Let’s say we found a table with gas prices, and that we run a business that involves local deliveries. To make things easier, we calculate our fuel cost factor at intervals of 10, 25, 50 and 100 miles for purposes of estimation. We’ve visited the website and captured the URL or address.
1. From Excel, on the Data, in the Get External Data group, select the From Web button.
2. Paste the URL of the website into the Address field of the New Web Query dialog box.

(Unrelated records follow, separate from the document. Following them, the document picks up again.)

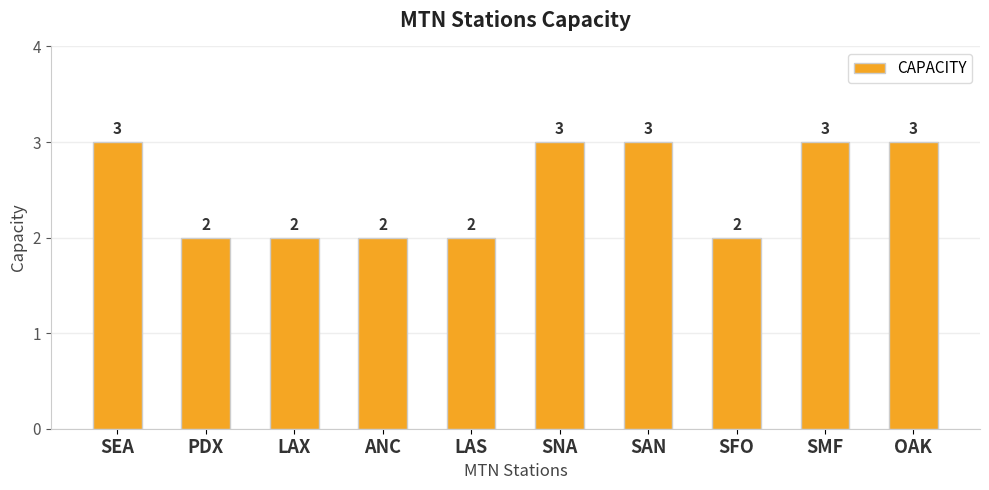

Count the values in the range 2 to 3.

10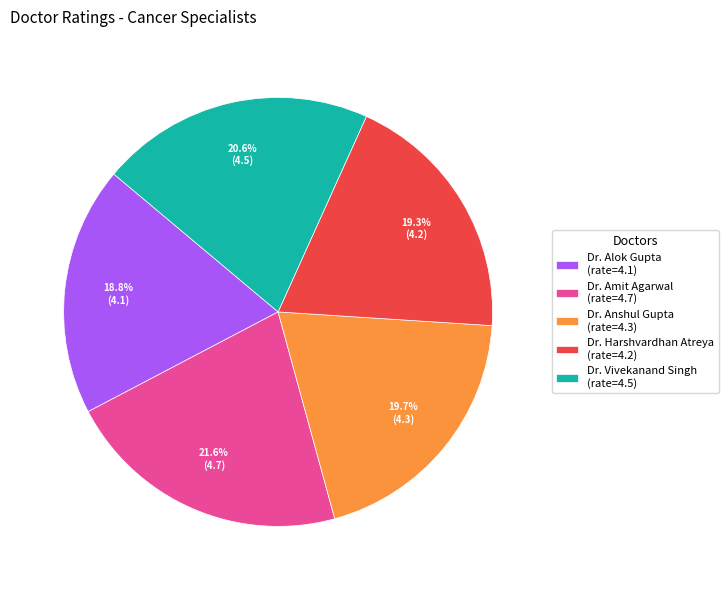

Does Dr. Anshul Gupta represent more than half of the total?

No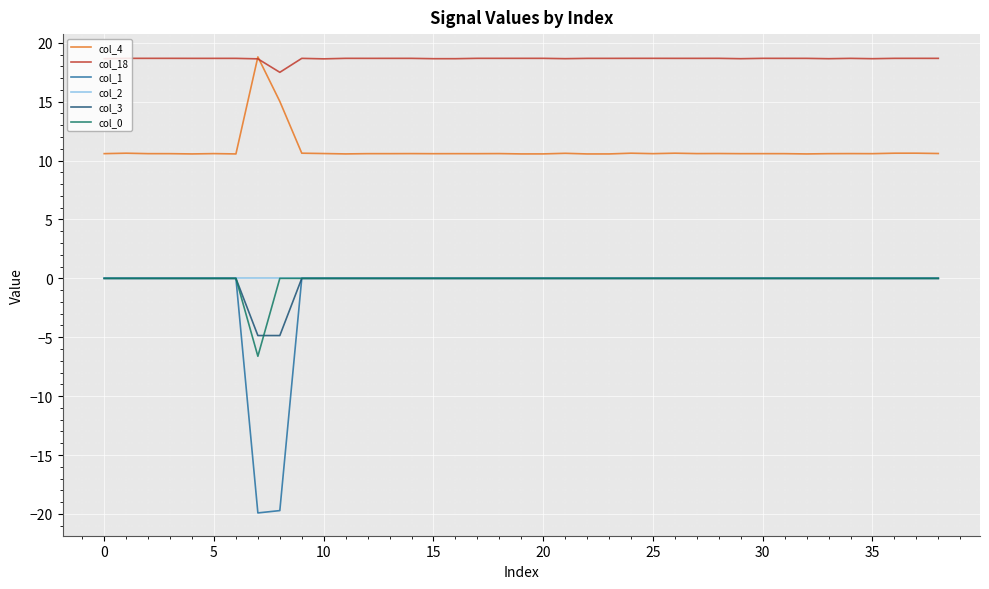

What is the lowest value of the col_0 series?

-6.6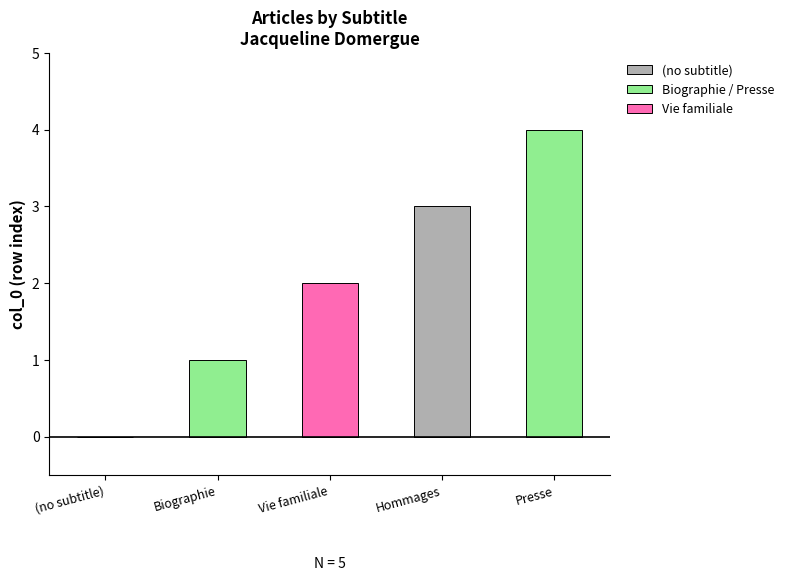

Reading right to left, what are all the values shown in this chart?

Presse=4	Hommages=3	Vie familiale=2	Biographie=1	(no subtitle)=0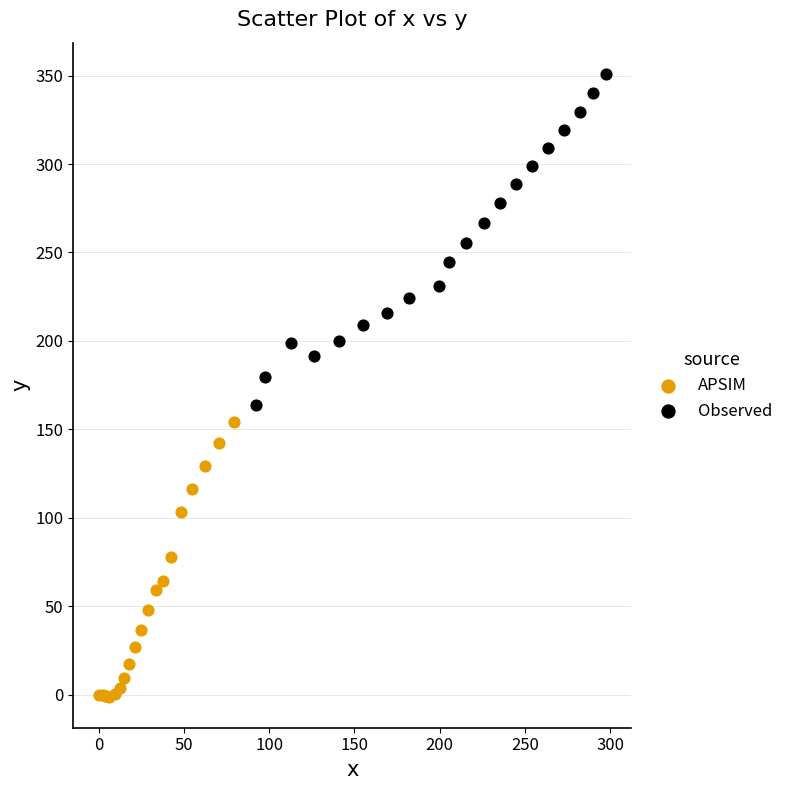

Which series has the largest Y range (max minus min)?

Observed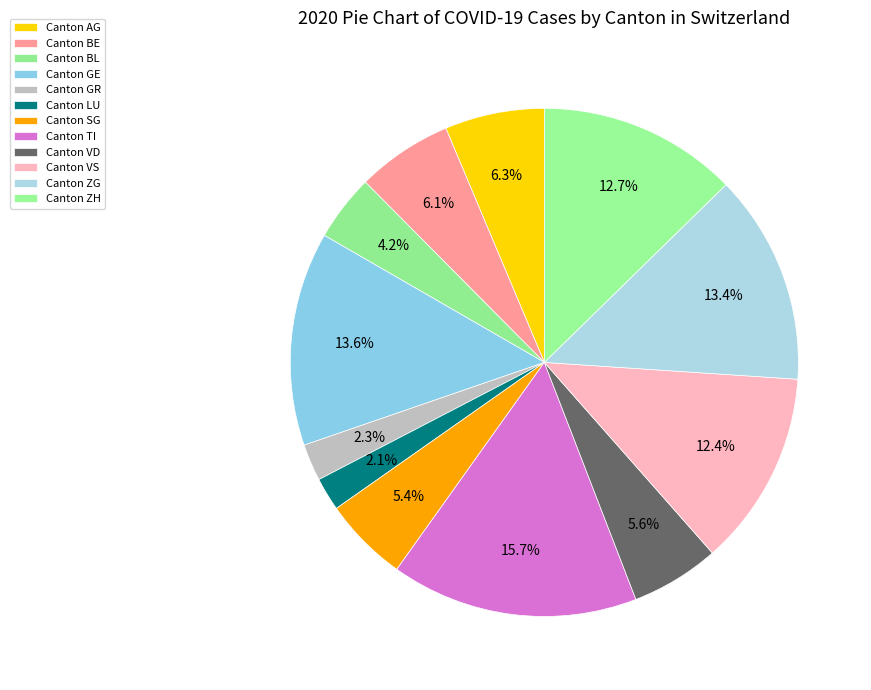

To the nearest percent, what is the difference between the largest and smallest slice percentages?

14%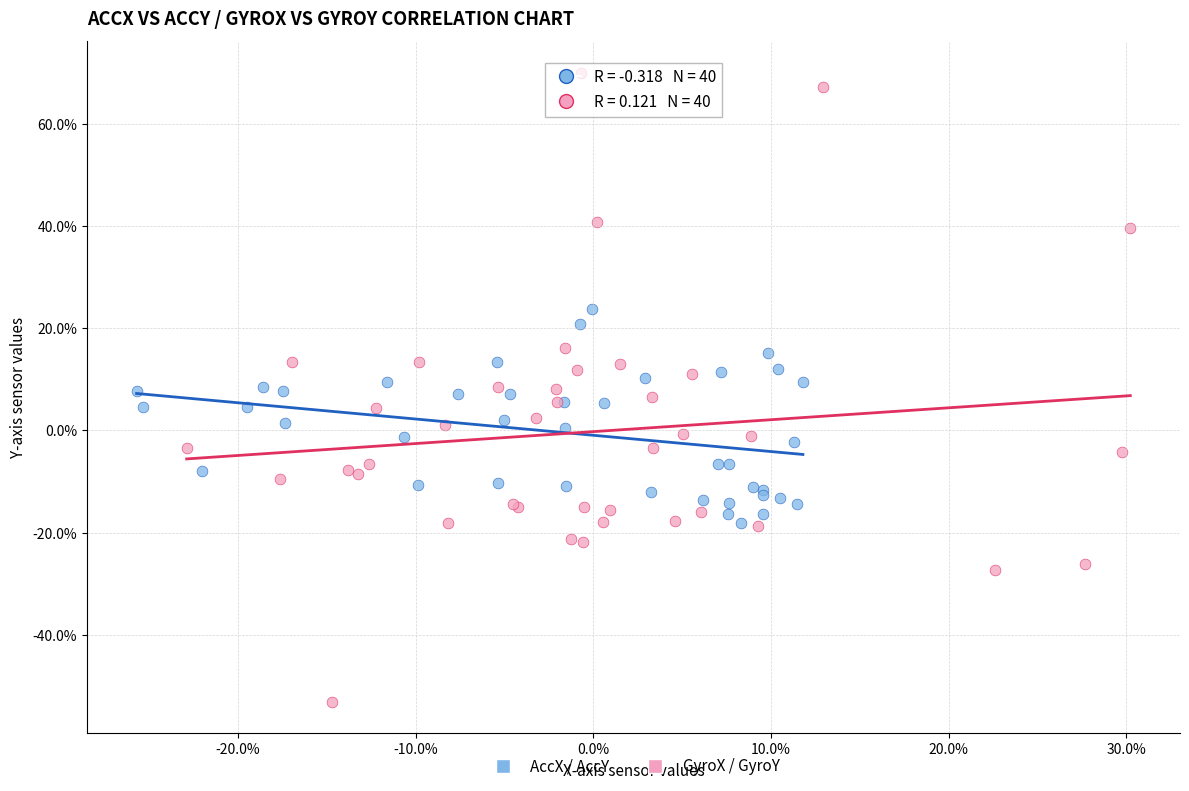

What are all the series names shown in the legend?

AccX / AccY, GyroX / GyroY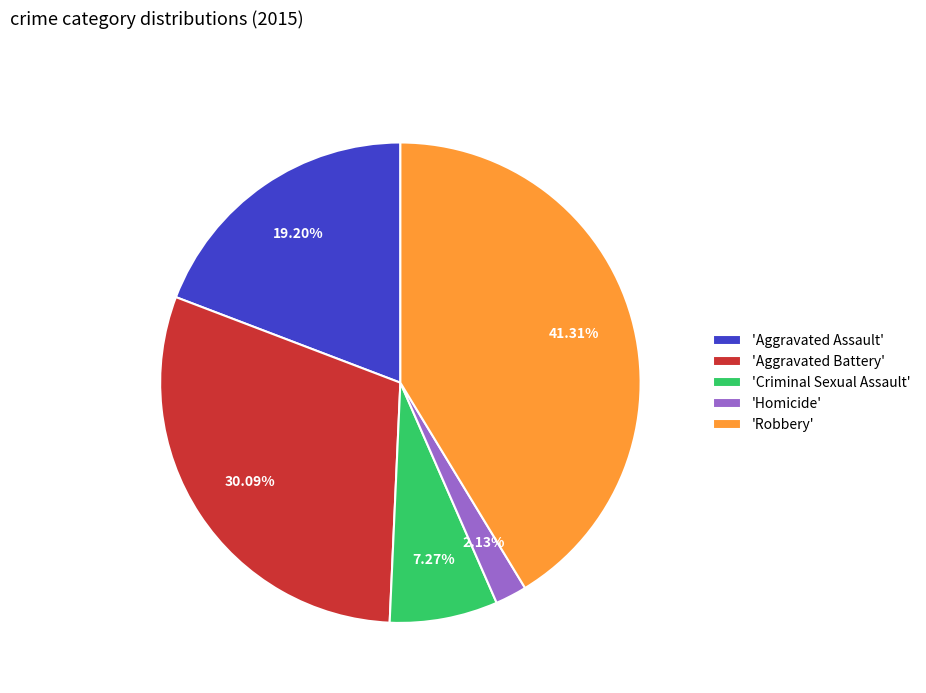

Is there any slice that represents more than half of the pie?

No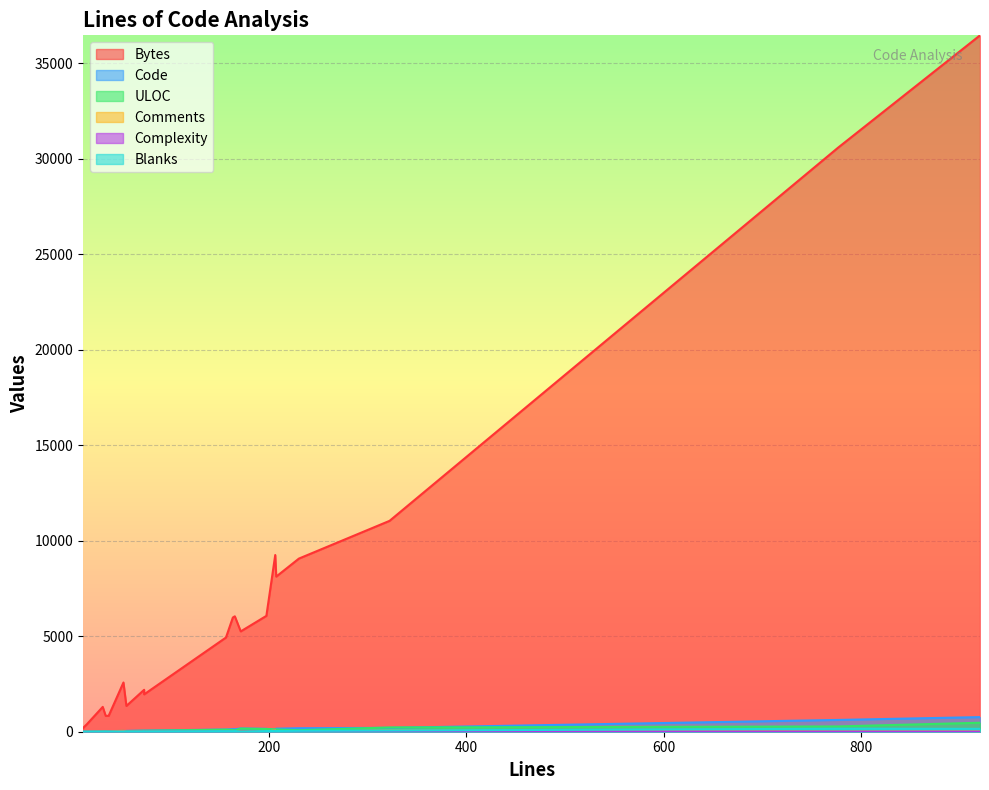

What is the label of the 8th point from the left?

73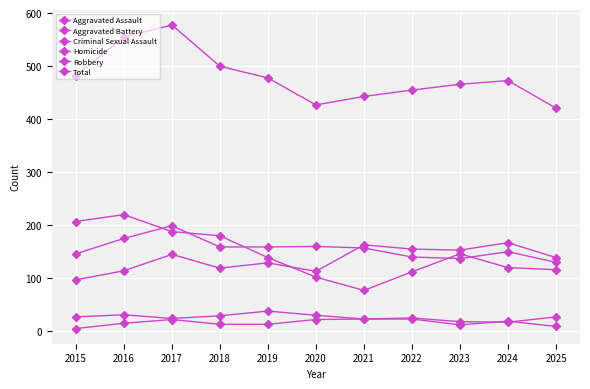

How many distinct data groups are displayed?

6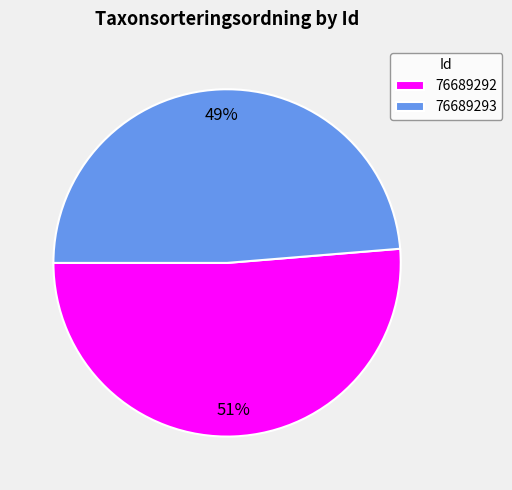

Rank the categories by value from highest to lowest.

76689292, 76689293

3. You’ll notice yellow icons with black right-facing arrows. These represent the data you may import into your worksheet. Select the one you need and notice it turns green.
4. Click the Import button in the lower right corner of the dialog box.
You’ll see Excel actually “go get” the information and load it into your worksheet. Remember, you are not looking at data in cells, you are looking at the web site data in a different “browser:” Excel. Now that you have the data, you can use it in formulas to get the information you need.
To update your information, right click and choose Refresh, which will be at the bottom of the right click menu. Or, set up an automatic refresh by selecting Data Range Properties instead, and adjusting the Refresh Control settings.
Possible roadblocks: You may find websites that do not allow you to download the data or that your Network Administrators have blocked for one reason or another. The rules about connecting to websites will be the same as if you were browsing through your regular browser.